• **Data extract**
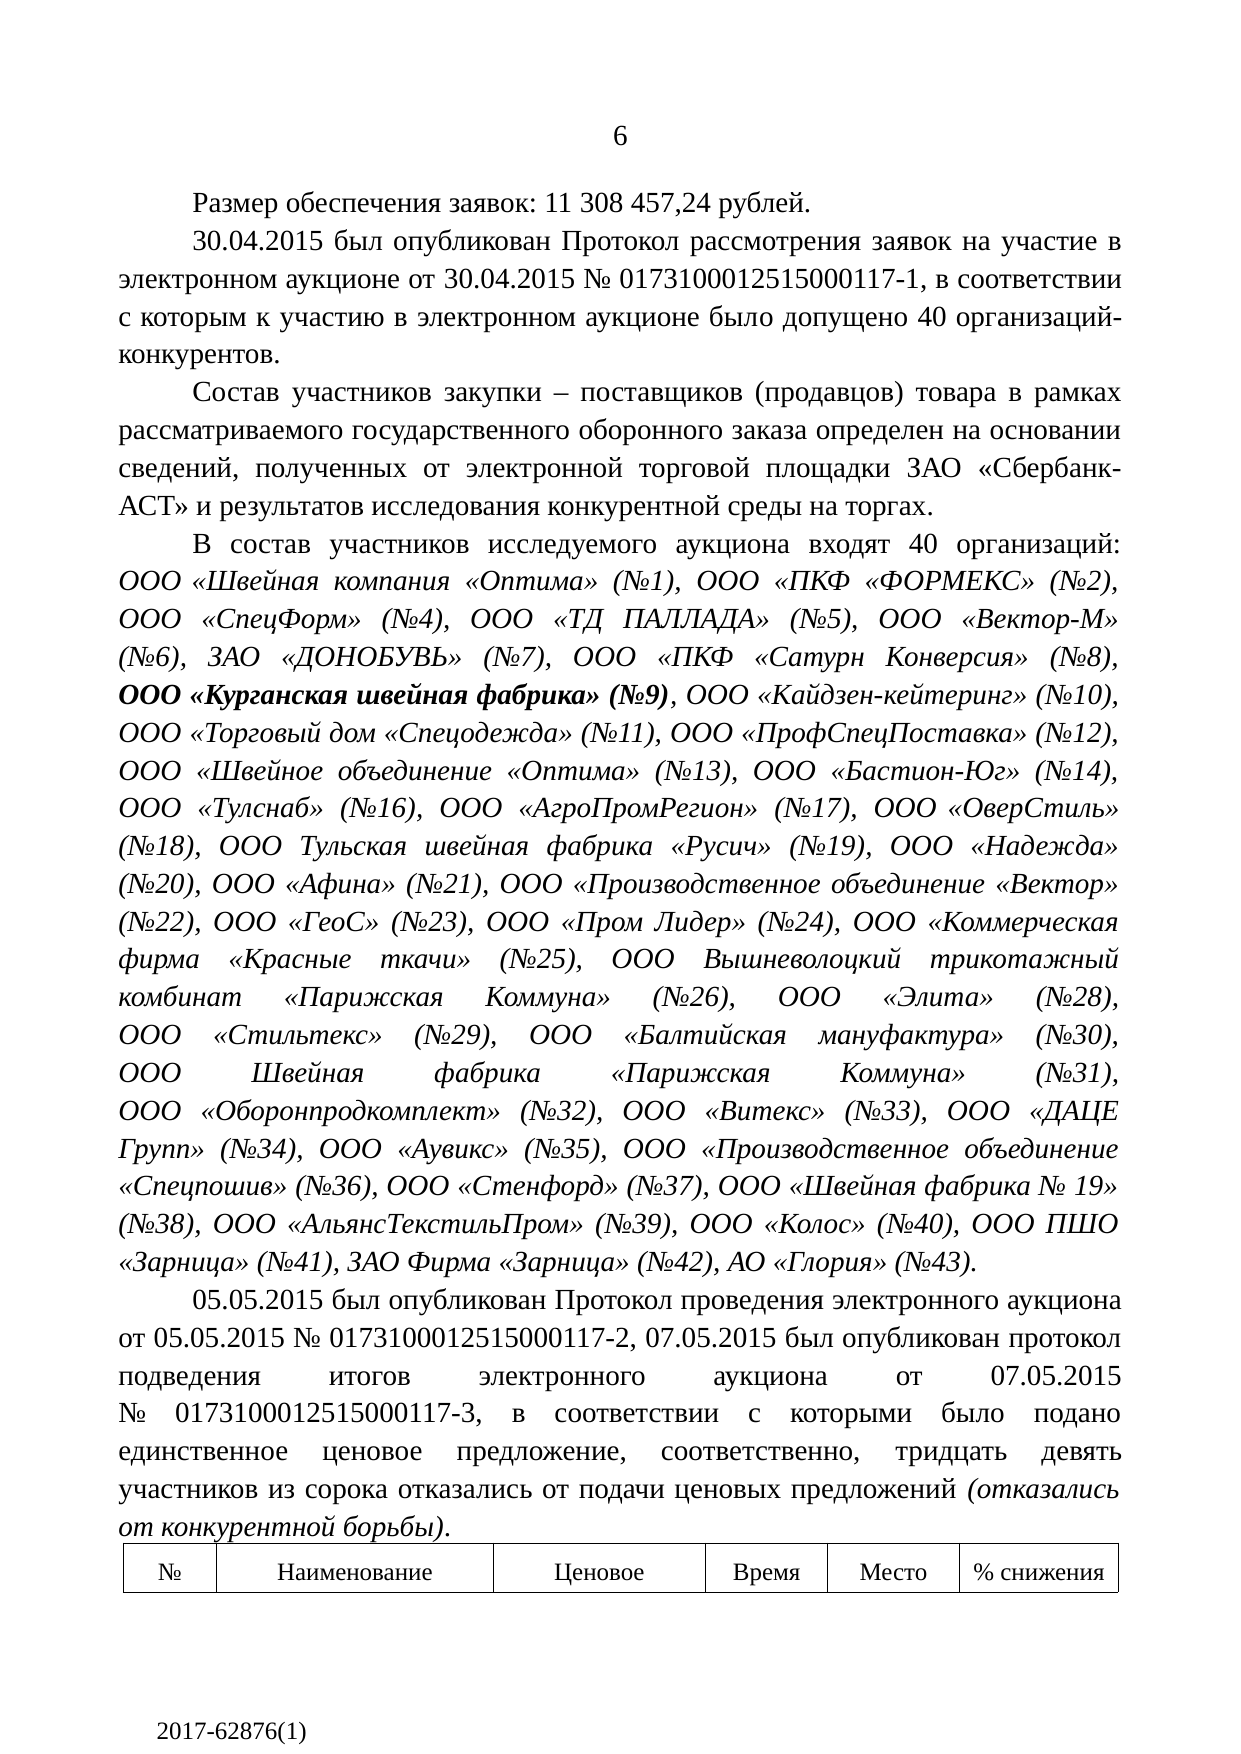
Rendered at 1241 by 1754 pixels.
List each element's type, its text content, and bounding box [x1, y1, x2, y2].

table_header № [124, 1544, 216, 1592]
text 05.05.2015 был опубликован Протокол проведения электронного аукциона от 05.05.2015 № 0173100012515000117-2, 07.05.2015 был опубликован протокол подведения итогов электронного аукциона от 07.05.2015 № 0173100012515000117-3, в соответствии с которыми было подано единственное ценовое предложение, соответственно, тридцать девять участников из сорока отказались от подачи ценовых предложений (отказались от конкурентной борьбы). [118, 1278, 1122, 1542]
table_header % снижения [960, 1544, 1118, 1592]
text Размер обеспечения заявок: 11 308 457,24 рублей. [118, 181, 1122, 219]
table_header Время [706, 1544, 827, 1592]
text 30.04.2015 был опубликован Протокол рассмотрения заявок на участие в электронном аукционе от 30.04.2015 № 0173100012515000117-1, в соответствии с которым к участию в электронном аукционе было допущено 40 организаций-конкурентов. [118, 219, 1122, 370]
text Состав участников закупки – поставщиков (продавцов) товара в рамках рассматриваемого государственного оборонного заказа определен на основании сведений, полученных от электронной торговой площадки ЗАО «Сбербанк-АСТ» и результатов исследования конкурентной среды на торгах. [118, 370, 1122, 521]
table_header Ценовое [494, 1544, 705, 1592]
table_header Место [828, 1544, 959, 1592]
table_header Наименование [217, 1544, 493, 1592]
text В состав участников исследуемого аукциона входят 40 организаций: ООО «Швейная компания «Оптима» (№1), ООО «ПКФ «ФОРМЕКС» (№2), ООО «СпецФорм» (№4), ООО «ТД ПАЛЛАДА» (№5), ООО «Вектор-М» (№6), ЗАО «ДОНОБУВЬ» (№7), ООО «ПКФ «Сатурн Конверсия» (№8), ООО «Курганская швейная фабрика» (№9), ООО «Кайдзен-кейтеринг» (№10), ООО «Торговый дом «Спецодежда» (№11), ООО «ПрофСпецПоставка» (№12), ООО «Швейное объединение «Оптима» (№13), ООО «Бастион-Юг» (№14), ООО «Тулснаб» (№16), ООО «АгроПромРегион» (№17), ООО «ОверСтиль» (№18), ООО Тульская швейная фабрика «Русич» (№19), ООО «Надежда» (№20), ООО «Афина» (№21), ООО «Производственное объединение «Вектор» (№22), ООО «ГеоС» (№23), ООО «Пром Лидер» (№24), ООО «Коммерческая фирма «Красные ткачи» (№25), ООО Вышневолоцкий трикотажный комбинат «Парижская Коммуна» (№26), ООО «Элита» (№28), ООО «Стильтекс» (№29), ООО «Балтийская мануфактура» (№30), ООО Швейная фабрика «Парижская Коммуна» (№31), ООО «Оборонпродкомплект» (№32), ООО «Витекс» (№33), ООО «ДАЦЕ Групп» (№34), ООО «Аувикс» (№35), ООО «Производственное объединение «Спецпошив» (№36), ООО «Стенфорд» (№37), ООО «Швейная фабрика № 19» (№38), ООО «АльянсТекстильПром» (№39), ООО «Колос» (№40), ООО ПШО «Зарница» (№41), ЗАО Фирма «Зарница» (№42), АО «Глория» (№43). [118, 521, 1122, 1278]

• **What you should do**
Rewrite the lines of all the entries above, replacing every "table_header" with "column_header" and changing nothing else. Leave the pictures out.

• **Response to the task**
Rendered at 1241 by 1754 pixels.
List each element's type, its text content, and bounding box [x1, y1, x2, y2].

column_header № [124, 1544, 216, 1592]
text 05.05.2015 был опубликован Протокол проведения электронного аукциона от 05.05.2015 № 0173100012515000117-2, 07.05.2015 был опубликован протокол подведения итогов электронного аукциона от 07.05.2015 № 0173100012515000117-3, в соответствии с которыми было подано единственное ценовое предложение, соответственно, тридцать девять участников из сорока отказались от подачи ценовых предложений (отказались от конкурентной борьбы). [118, 1278, 1122, 1542]
column_header % снижения [960, 1544, 1118, 1592]
text Размер обеспечения заявок: 11 308 457,24 рублей. [118, 181, 1122, 219]
column_header Время [706, 1544, 827, 1592]
text 30.04.2015 был опубликован Протокол рассмотрения заявок на участие в электронном аукционе от 30.04.2015 № 0173100012515000117-1, в соответствии с которым к участию в электронном аукционе было допущено 40 организаций-конкурентов. [118, 219, 1122, 370]
text Состав участников закупки – поставщиков (продавцов) товара в рамках рассматриваемого государственного оборонного заказа определен на основании сведений, полученных от электронной торговой площадки ЗАО «Сбербанк-АСТ» и результатов исследования конкурентной среды на торгах. [118, 370, 1122, 521]
column_header Ценовое [494, 1544, 705, 1592]
column_header Место [828, 1544, 959, 1592]
column_header Наименование [217, 1544, 493, 1592]
text В состав участников исследуемого аукциона входят 40 организаций: ООО «Швейная компания «Оптима» (№1), ООО «ПКФ «ФОРМЕКС» (№2), ООО «СпецФорм» (№4), ООО «ТД ПАЛЛАДА» (№5), ООО «Вектор-М» (№6), ЗАО «ДОНОБУВЬ» (№7), ООО «ПКФ «Сатурн Конверсия» (№8), ООО «Курганская швейная фабрика» (№9), ООО «Кайдзен-кейтеринг» (№10), ООО «Торговый дом «Спецодежда» (№11), ООО «ПрофСпецПоставка» (№12), ООО «Швейное объединение «Оптима» (№13), ООО «Бастион-Юг» (№14), ООО «Тулснаб» (№16), ООО «АгроПромРегион» (№17), ООО «ОверСтиль» (№18), ООО Тульская швейная фабрика «Русич» (№19), ООО «Надежда» (№20), ООО «Афина» (№21), ООО «Производственное объединение «Вектор» (№22), ООО «ГеоС» (№23), ООО «Пром Лидер» (№24), ООО «Коммерческая фирма «Красные ткачи» (№25), ООО Вышневолоцкий трикотажный комбинат «Парижская Коммуна» (№26), ООО «Элита» (№28), ООО «Стильтекс» (№29), ООО «Балтийская мануфактура» (№30), ООО Швейная фабрика «Парижская Коммуна» (№31), ООО «Оборонпродкомплект» (№32), ООО «Витекс» (№33), ООО «ДАЦЕ Групп» (№34), ООО «Аувикс» (№35), ООО «Производственное объединение «Спецпошив» (№36), ООО «Стенфорд» (№37), ООО «Швейная фабрика № 19» (№38), ООО «АльянсТекстильПром» (№39), ООО «Колос» (№40), ООО ПШО «Зарница» (№41), ЗАО Фирма «Зарница» (№42), АО «Глория» (№43). [118, 521, 1122, 1278]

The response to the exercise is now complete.